Contacts in the Cleveland District also reported that a sharp decline in coal
production had leveled out since the last report. In general, oil prices
increased somewhat, while reports on the price of natural gas were mixed due in
large part to differences in inventory levels across Districts. Mining activity
in the Minneapolis District increased.
Employment, Wages, and Prices
Labor market conditions remained weak since the last report, with further
layoffs, sluggish hiring, and high levels of unemployment in most Districts.

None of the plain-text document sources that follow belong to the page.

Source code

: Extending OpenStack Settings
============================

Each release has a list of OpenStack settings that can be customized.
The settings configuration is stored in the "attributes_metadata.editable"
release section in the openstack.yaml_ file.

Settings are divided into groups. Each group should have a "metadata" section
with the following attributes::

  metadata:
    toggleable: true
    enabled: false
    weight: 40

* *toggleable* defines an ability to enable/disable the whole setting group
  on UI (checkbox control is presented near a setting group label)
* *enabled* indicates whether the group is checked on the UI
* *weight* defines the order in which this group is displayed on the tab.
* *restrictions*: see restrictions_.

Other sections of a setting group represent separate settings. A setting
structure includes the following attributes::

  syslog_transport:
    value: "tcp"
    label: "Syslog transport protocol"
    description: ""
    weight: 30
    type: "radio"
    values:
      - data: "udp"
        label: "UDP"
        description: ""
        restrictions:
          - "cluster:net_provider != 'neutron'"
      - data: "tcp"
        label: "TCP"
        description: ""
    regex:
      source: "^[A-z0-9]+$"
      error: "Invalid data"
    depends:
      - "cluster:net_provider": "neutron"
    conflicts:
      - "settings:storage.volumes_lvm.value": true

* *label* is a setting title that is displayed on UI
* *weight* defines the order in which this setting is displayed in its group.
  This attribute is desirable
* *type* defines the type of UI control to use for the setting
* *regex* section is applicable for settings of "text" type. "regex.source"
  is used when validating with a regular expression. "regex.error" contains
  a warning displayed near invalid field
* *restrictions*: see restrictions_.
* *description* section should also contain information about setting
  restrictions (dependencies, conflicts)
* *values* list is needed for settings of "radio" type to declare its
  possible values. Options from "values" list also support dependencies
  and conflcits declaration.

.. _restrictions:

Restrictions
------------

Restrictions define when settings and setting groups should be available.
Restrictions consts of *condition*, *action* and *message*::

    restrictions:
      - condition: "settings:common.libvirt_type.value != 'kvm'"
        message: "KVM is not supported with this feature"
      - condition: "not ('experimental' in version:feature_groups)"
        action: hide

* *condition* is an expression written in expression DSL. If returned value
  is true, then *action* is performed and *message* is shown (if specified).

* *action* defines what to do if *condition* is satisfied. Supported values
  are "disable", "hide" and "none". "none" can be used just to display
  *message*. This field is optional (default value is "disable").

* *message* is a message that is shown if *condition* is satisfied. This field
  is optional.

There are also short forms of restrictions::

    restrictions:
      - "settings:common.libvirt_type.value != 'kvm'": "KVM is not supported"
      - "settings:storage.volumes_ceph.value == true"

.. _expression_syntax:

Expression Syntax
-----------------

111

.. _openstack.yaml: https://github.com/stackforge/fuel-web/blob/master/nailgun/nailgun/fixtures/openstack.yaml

However, contacts in the Atlanta, Cleveland, and Richmond Districts reported
that the pace of job cuts generally slowed in their regions, and most contacts
in the Dallas District reported stable employment levels. Despite generally weak
employment conditions, some signs of improvement were noted. For example,
contacts in Boston reported that they were beginning to hire and reverse pay
cuts or freezes that were implemented earlier in the year, and contacts in the
St. Louis District reported that the service sector had started to expand
recently. Expectations for the holiday season were mixed across Districts, with
contacts in the New York and Dallas Districts reporting lighter-than-normal
seasonal hiring and/or increases in the hours of existing employees, as opposed
to hiring temporary workers, to meet the seasonal demand. On the other hand,
most retailers in the Richmond District have hired the usual number of seasonal
workers this year.
Districts generally reported little or no upward wage pressures, while some Districts noted upward pressure in commodity prices, and most Districts reported stable selling prices. Wages were largely reported to be holding steady in the Boston, Cleveland, Richmond, Chicago, Minneapolis, Kansas
City, Dallas, and San Francisco Districts. Most Districts reported stable prices
overall, although some reported higher input prices, largely for energy and
other commodities used in production, with a limited ability to raise selling
prices. Prices were reported as moderately lower in the Kansas City District,
and downward price pressures were cited for some professional services and
intermodal transportation firms in the Dallas District. Some makers of food
products and chemicals in the Philadelphia District reported raising prices, and
the prices of computer memory chips continued to firm in the San Francisco
District. Retailers in several Districts indicated that they have managed
inventory levels in an effort to prevent the steep price discounting that
occurred last year, however, some promotional price discounting is expected
through the holiday season.
Man, Steve Liesman is now officially off my list of people I trust. This is a terrible report and that means I now need to see ALL of the November highs broken before I would even consider going bullsh. Volume is still very weak and I suspect that's because those who planned to pump up the markets today are now in meetings trying to figure out how to get out of this thing".